Task instructions: Pick out every line in the material below that contains the string "context", and copy each one.

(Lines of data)
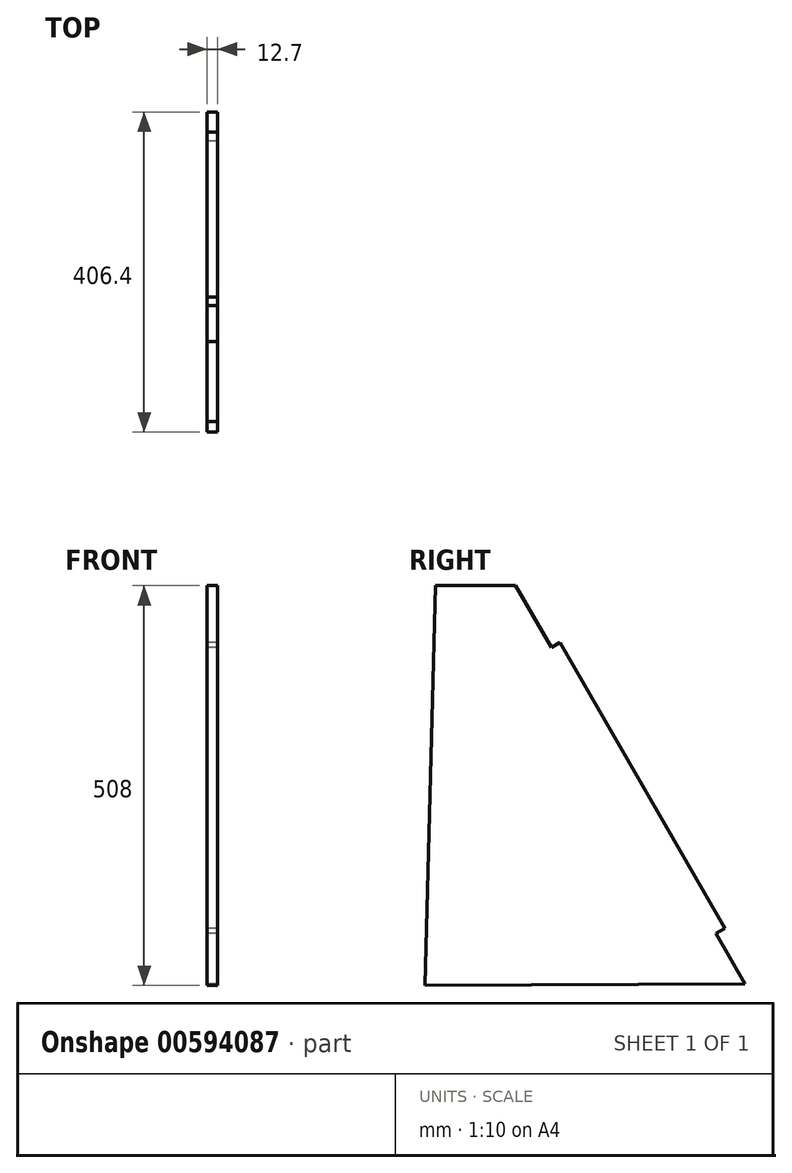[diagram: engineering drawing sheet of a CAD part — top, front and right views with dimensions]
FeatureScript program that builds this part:
annotation { "Feature Type Name" : "Feature", "Feature Type Description" : "" }
export const myFeature = defineFeature(function(context is Context, id is Id, definition is map)
    precondition{}
    {
        {
            var Q0;
            Q0=qCreatedBy(makeId("Right.planeOp"),FACE);
            var sketch = newSketch(context, id + "F0", { "sketchPlane" : qUnion([Q0])});
            skLineSegment(sketch, "E0", {"start": v(-8.3, -27.17) * mm, "end": v(5.3, 480.83) * mm});
            skLineSegment(sketch, "E1", {"start": v(5.3, 480.83) * mm, "end": v(106.9, 480.83) * mm});
            skLineSegment(sketch, "E2", {"start": v(106.9, 480.83) * mm, "end": v(398.1, -24.9) * mm});
            skLineSegment(sketch, "E3", {"start": v(398.1, -24.9) * mm, "end": v(-8.3, -27.17) * mm});
            skLineSegment(sketch, "E4", {"start": v(152.35, 401.9) * mm, "end": v(163.36, 408.23) * mm});
            skLineSegment(sketch, "E5", {"start": v(163.36, 408.23) * mm, "end": v(201.38, 342.2) * mm});
            skLineSegment(sketch, "E6", {"start": v(220.4, 309.18) * mm, "end": v(258.42, 243.14) * mm});
            skLineSegment(sketch, "E7", {"start": v(277.43, 210.12) * mm, "end": v(315.45, 144.09) * mm});
            skLineSegment(sketch, "E8", {"start": v(334.46, 111.07) * mm, "end": v(372.48, 45.03) * mm});
            skLineSegment(sketch, "E9", {"start": v(372.48, 45.03) * mm, "end": v(361.48, 38.7) * mm});
            skLineSegment(sketch, "E10", {"start": v(201.38, 342.2) * mm, "end": v(220.4, 309.18) * mm});
            skLineSegment(sketch, "E11", {"start": v(258.42, 243.14) * mm, "end": v(277.43, 210.12) * mm});
            skLineSegment(sketch, "E12", {"start": v(315.45, 144.09) * mm, "end": v(334.46, 111.07) * mm});
            skSolve(sketch);
        }
        {
            var Q0;
            Q0 = qSketchRegion(id + "F0", true);
            extrude(context, id + "F1", {"entities" : qUnion([Q0]), "depth" : 12.7 * mm, "offsetDistance" : 25.4 * mm});
        }
    });
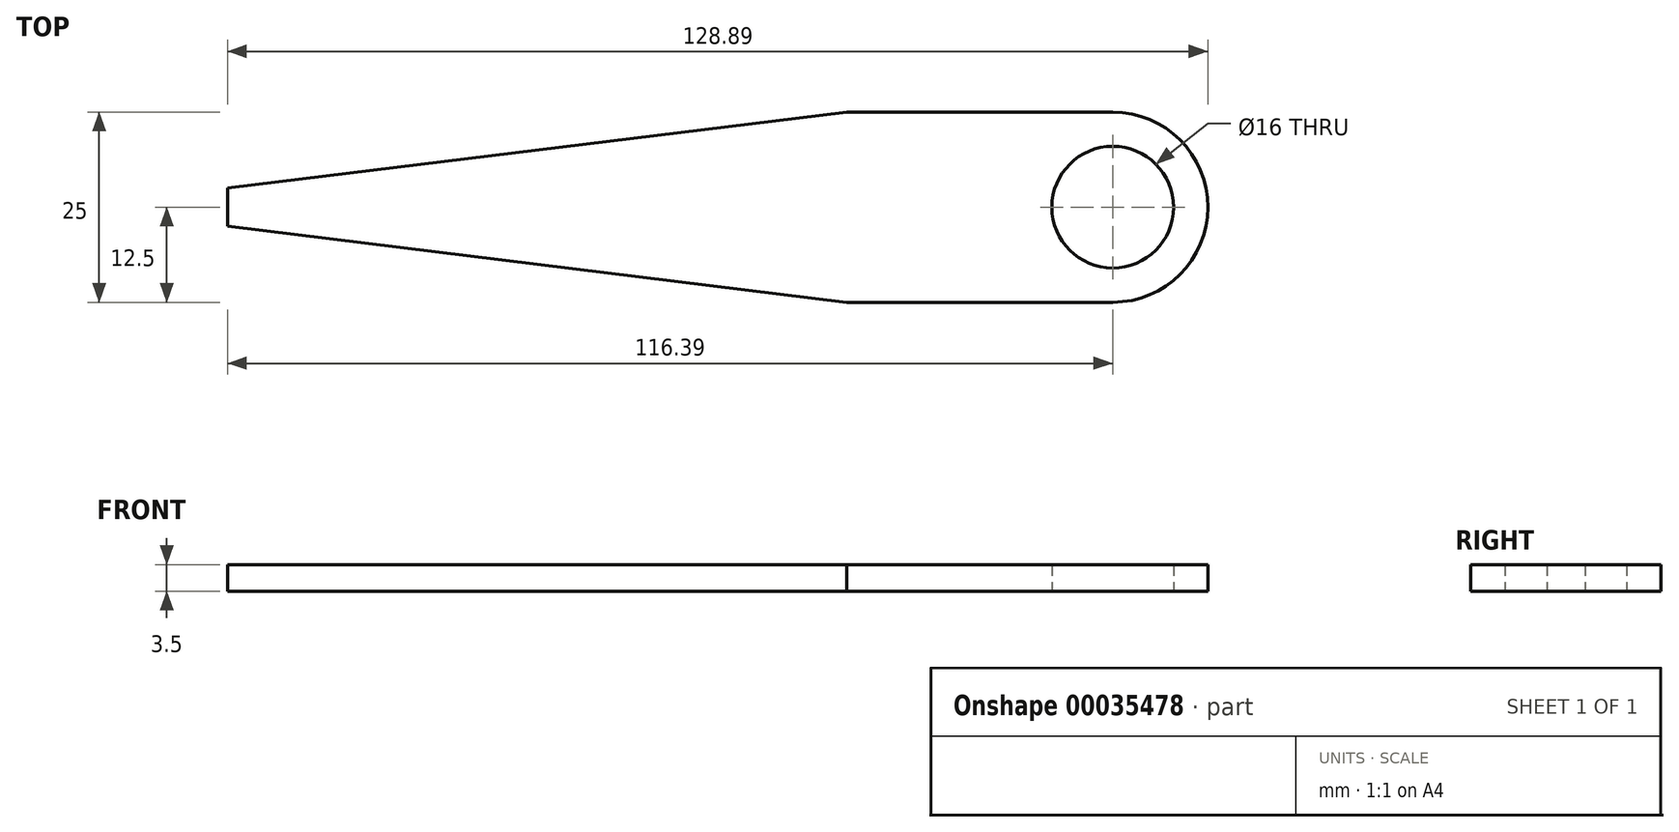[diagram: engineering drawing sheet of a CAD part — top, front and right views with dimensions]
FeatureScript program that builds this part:
annotation { "Feature Type Name" : "Feature", "Feature Type Description" : "" }
export const myFeature = defineFeature(function(context is Context, id is Id, definition is map)
    precondition{}
    {
        {
            var Q0;
            Q0=qCreatedBy(makeId("Top.planeOp"),FACE);
            var sketch = newSketch(context, id + "F0", { "sketchPlane" : qUnion([Q0])});
            skCircle(sketch, "E0", {"center": v(0, 0) * mm, "radius": 8 * mm});
            skCircle(sketch, "E1", {"center": v(0, 0) * mm, "radius": 12.5 * mm});
            skLineSegment(sketch, "E2", {"start": v(-35, 12.5) * mm, "end": v(0, 12.5) * mm});
            skLineSegment(sketch, "E3", {"start": v(-35, -12.5) * mm, "end": v(0, -12.5) * mm});
            skLineSegment(sketch, "E4", {"start": v(-35, 12.5) * mm, "end": v(-103.56, 12.5) * mm, "construction": true});
            skLineSegment(sketch, "E5", {"start": v(-35, 12.5) * mm, "end": v(-116.39, 2.5) * mm});
            skLineSegment(sketch, "E6", {"start": v(-35, -12.5) * mm, "end": v(-108.94, -12.5) * mm, "construction": true});
            skLineSegment(sketch, "E7", {"start": v(-35, -12.5) * mm, "end": v(-116.39, -2.5) * mm});
            skLineSegment(sketch, "E8", {"start": v(-116.39, 2.5) * mm, "end": v(-116.39, -2.5) * mm});
            skSolve(sketch);
        }
        {
            var Q0;
            {var subQ1=sQuery(id+"F0.wireOp",EDGE,"E2");Q0=makeQuery(id+"F0.imprint","IMPRINT",FACE,{"disambiguationData":[TD([[makeQuery(id+"F0.imprint","IMPRINT",EDGE,{"derivedFrom":subQ1}),-1.0]])]});}
            var Q1;
            Q1=makeQuery(id+"F0.imprint","IMPRINT",FACE,{"disambiguationData":[TD([[makeQuery(id+"F0.imprint","IMPRINT",EDGE,{"derivedFrom":sQuery(id+"F0.wireOp",EDGE,"E0")}),-1.0]])]});
            extrude(context, id + "F1", {"entities" : qUnion([Q0, Q1]), "depth" : 3.5 * mm});
        }
        {
            var Q0;
            Q0=makeQuery(id+"F1.opExtrude","CAP_FACE",FACE,{"disambiguationData":[OSD([sQuery(id+"F0.wireOp",EDGE,"E0"),sQuery(id+"F0.wireOp",EDGE,"E1"),sQuery(id+"F0.wireOp",EDGE,"E2"),sQuery(id+"F0.wireOp",EDGE,"E3"),sQuery(id+"F0.wireOp",EDGE,"E5"),sQuery(id+"F0.wireOp",EDGE,"E7"),sQuery(id+"F0.wireOp",EDGE,"E8")])],"isStart":false});
            var sketch = newSketch(context, id + "F2", { "sketchPlane" : qUnion([Q0])});
            skCircle(sketch, "E9", {"center": v(0, 0) * mm, "radius": 12.3 * mm});
            skSolve(sketch);
        }
        {
            var Q0;
            Q0=sQuery(id+"F2.wireOp",EDGE,"E9");
            extrude(context, id + "F3", {"bodyType" : ToolBodyType.SURFACE, "surfaceEntities" : qUnion([Q0]), "depth" : 1 * mm});
        }
    });
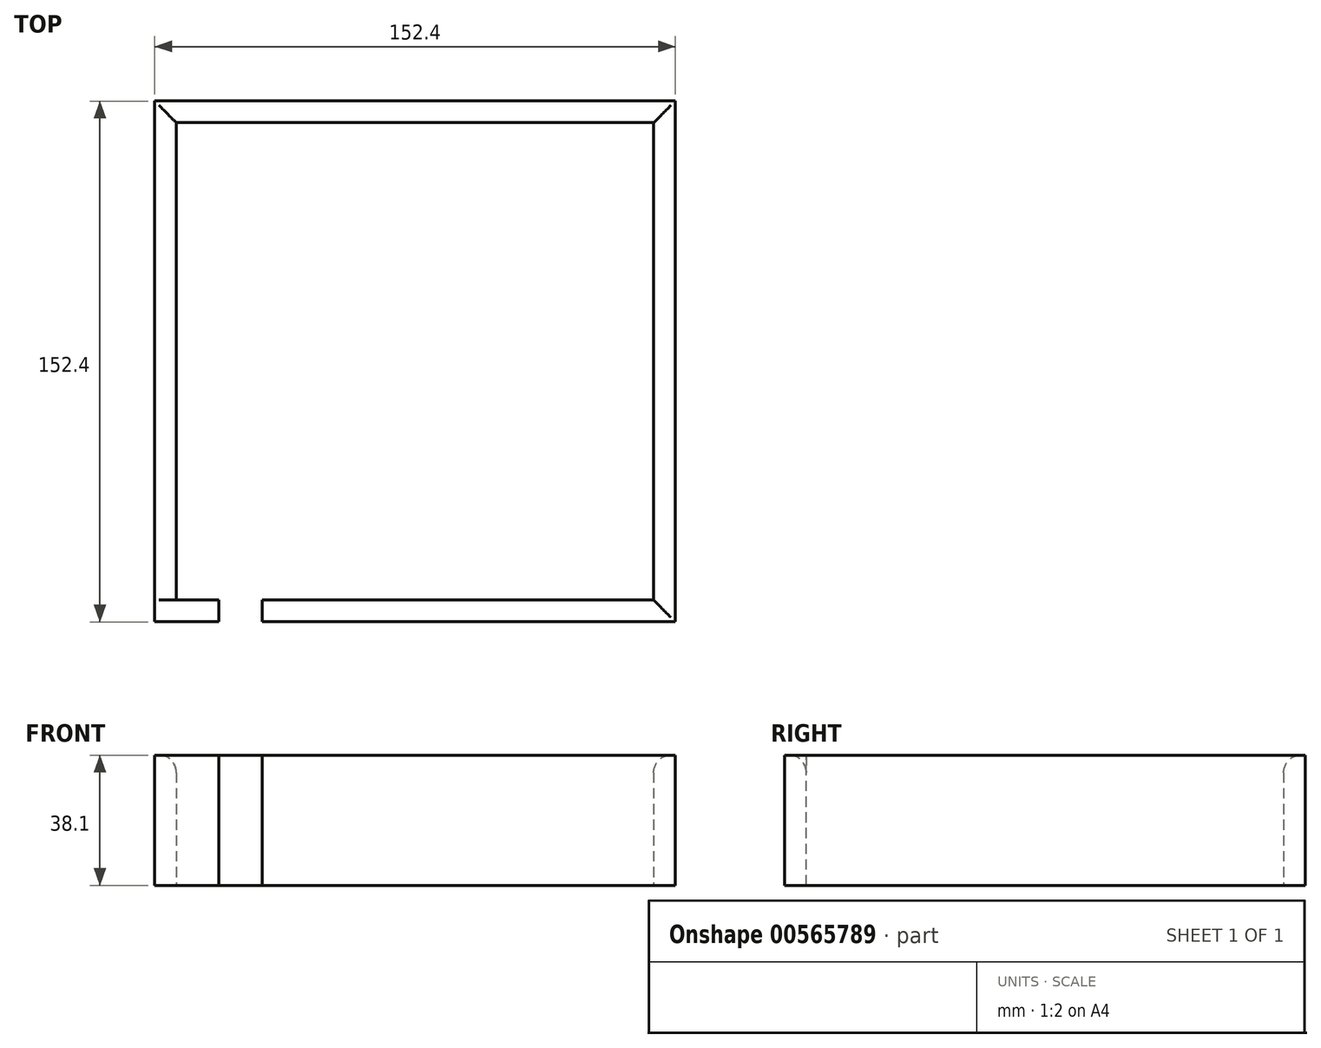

Result of the task:
export const myFeature = defineFeature(function(context is Context, id is Id, definition is map)
            var sketch = newSketch(context, id + "F0", { "sketchPlane" : qUnion([Q0])});
            extrude(context, id + "F1", {"entities" : qUnion([Q0]), "depth" : 12.7 * mm, "offsetDistance" : 25.4 * mm});
export const myFeature = defineFeature(function(context is Context, id is Id, definition is map)
            var sketch = newSketch(context, id + "F0", { "sketchPlane" : qUnion([Q0])});
            extrude(context, id + "F1", {"entities" : qUnion([Q0, Q1]), "depth" : 3.5 * mm});
            var sketch = newSketch(context, id + "F2", { "sketchPlane" : qUnion([Q0])});
            extrude(context, id + "F3", {"bodyType" : ToolBodyType.SURFACE, "surfaceEntities" : qUnion([Q0]), "depth" : 1 * mm});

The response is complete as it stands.